Q&A: Multiple comparisons tests

Print this Topic

If the overall ANOVA finds a significant difference among groups, am I certain to find a significant post test?

If one-way ANOVA reports a P value of <0.05, you reject the null hypothesis that all the data come from populations with the same mean. In this case, it seems to make sense that at least one of the post tests will find a significant difference between pairs of means. But this is not necessarily true.

It is possible that the overall mean of group A and group B combined differs significantly from the combined mean of groups C, D and E. Perhaps the mean of group A differs from the mean of groups B through E. Scheffe's post test detects differences like these (but this test is not offered by Prism). If the overall ANOVA P value is less than 0.05, then Scheffe's test will definitely find a significant difference somewhere (if you look at the right comparison, also called contrast). The post tests offered by Prism only compare group means, and it is quite possible for the overall ANOVA to reject the null hypothesis that all group means are the same yet for the post test to find no significant difference among group means.
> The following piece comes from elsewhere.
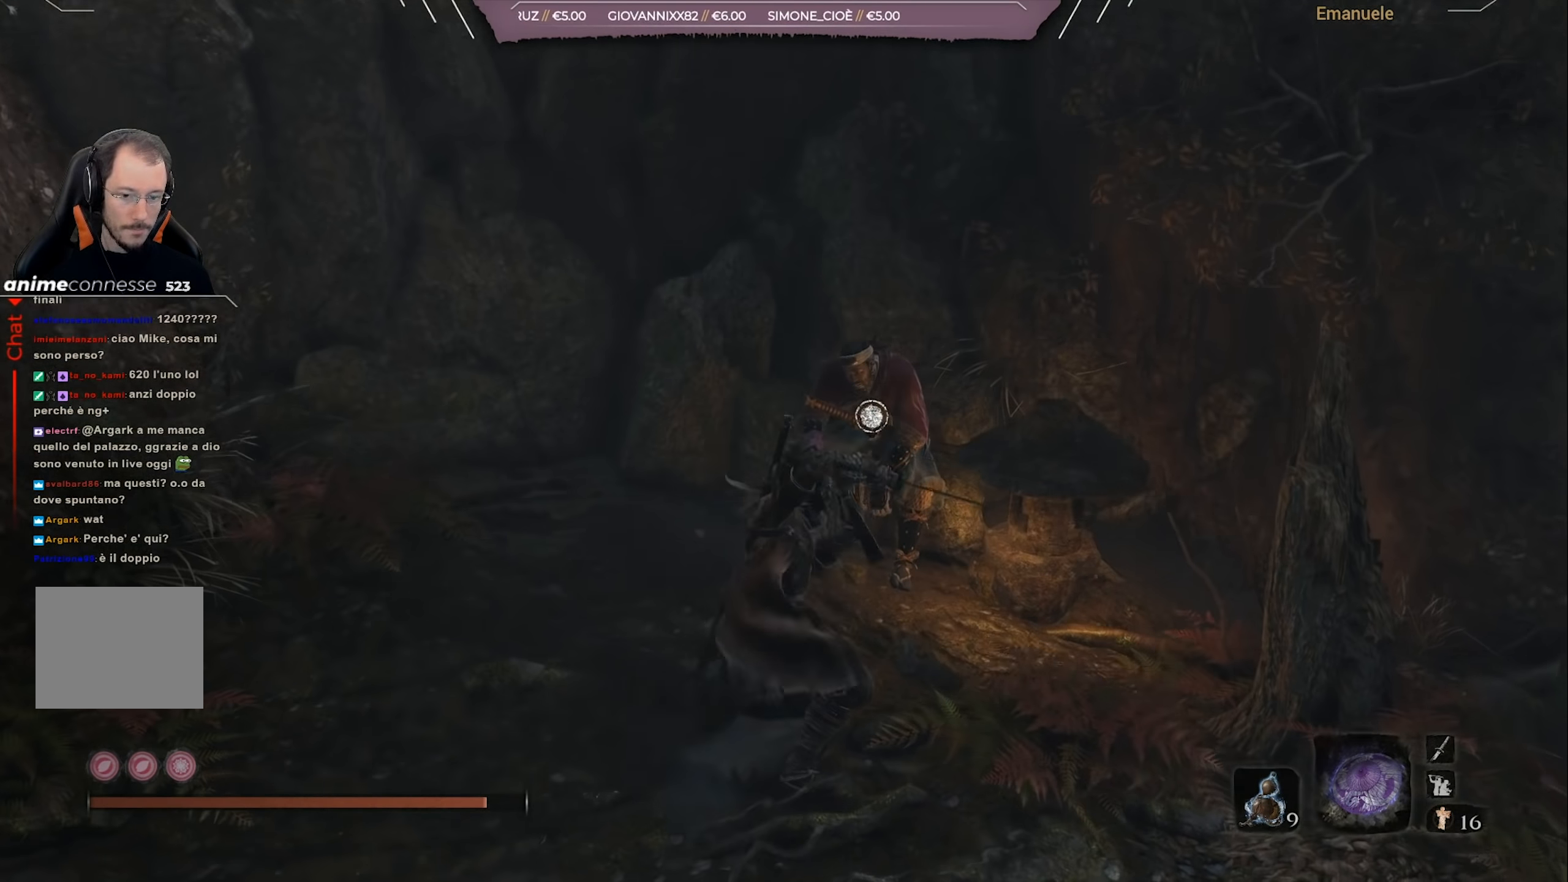
{"buttons": [], "left_stick": "down-left", "right_stick": "center", "events": [[101, "right_stick", "center"], [435, "left_stick", "down-left"]]}
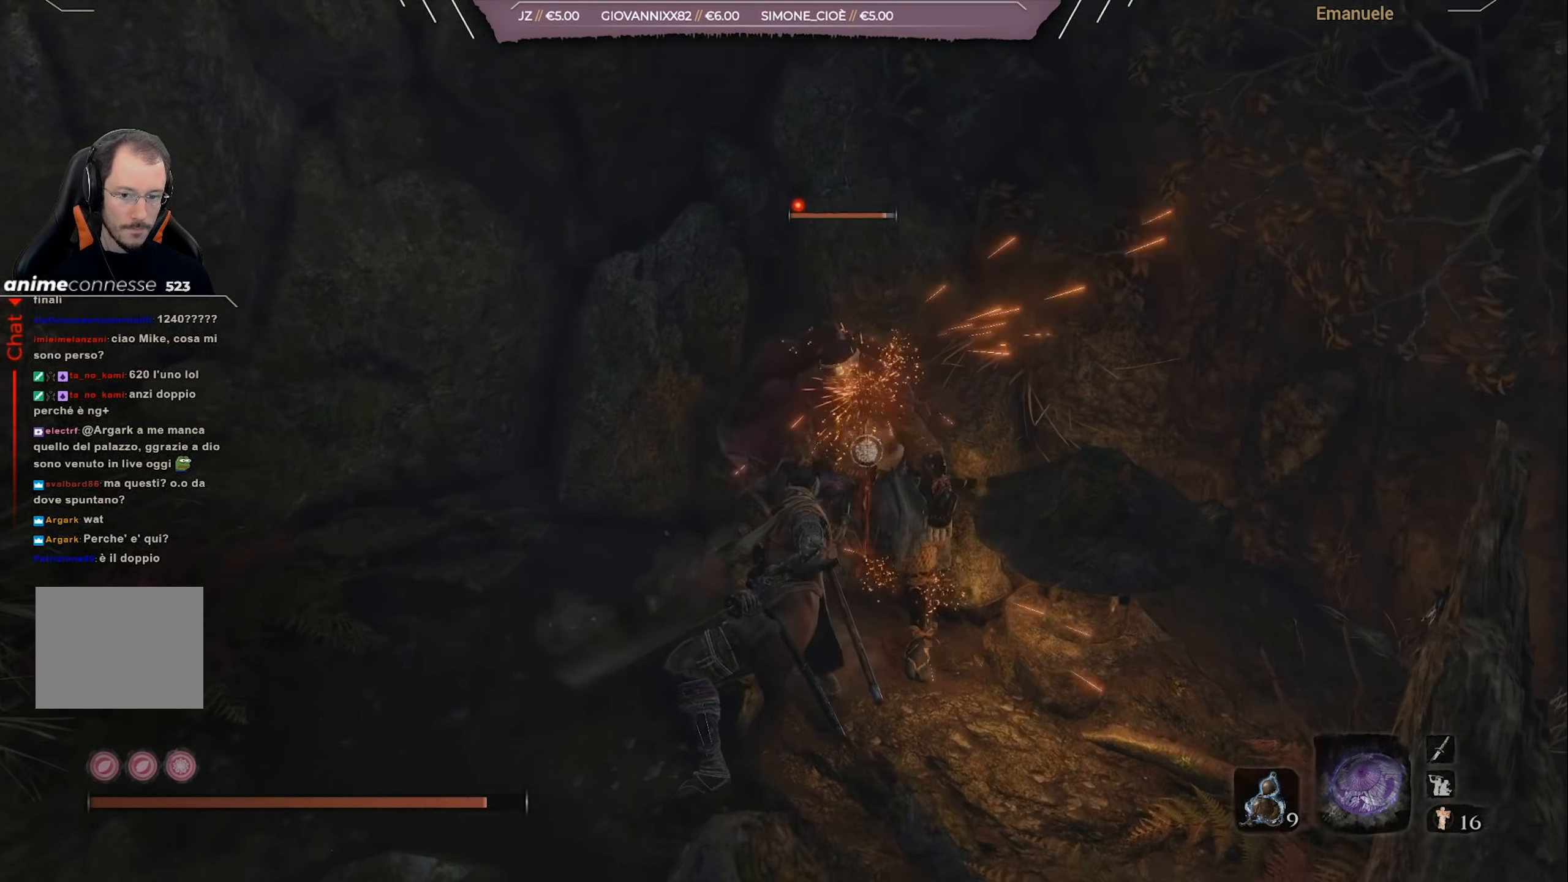
{"buttons": [], "left_stick": "down", "right_stick": "center", "events": [[34, "left_stick", "down"]]}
If the overall ANOVA finds no significant difference among groups, are the post test results valid?

You may find it surprising, but all the post tests offered by Prism are valid even if the overall ANOVA did not find a significant difference among means. It is certainly possible that the post tests of Bonferroni, Tukey, Dunnett, or Newman-Keuls can find significant differences even when the overall ANOVA showed no significant differences among groups. These post tests are more focussed, so have power to find differences between groups even when the overall ANOVA is not significant.

"An unfortunate common practice is to pursue multiple comparisons only when the null hypothesis of homogeneity is rejected." (Hsu, page 177)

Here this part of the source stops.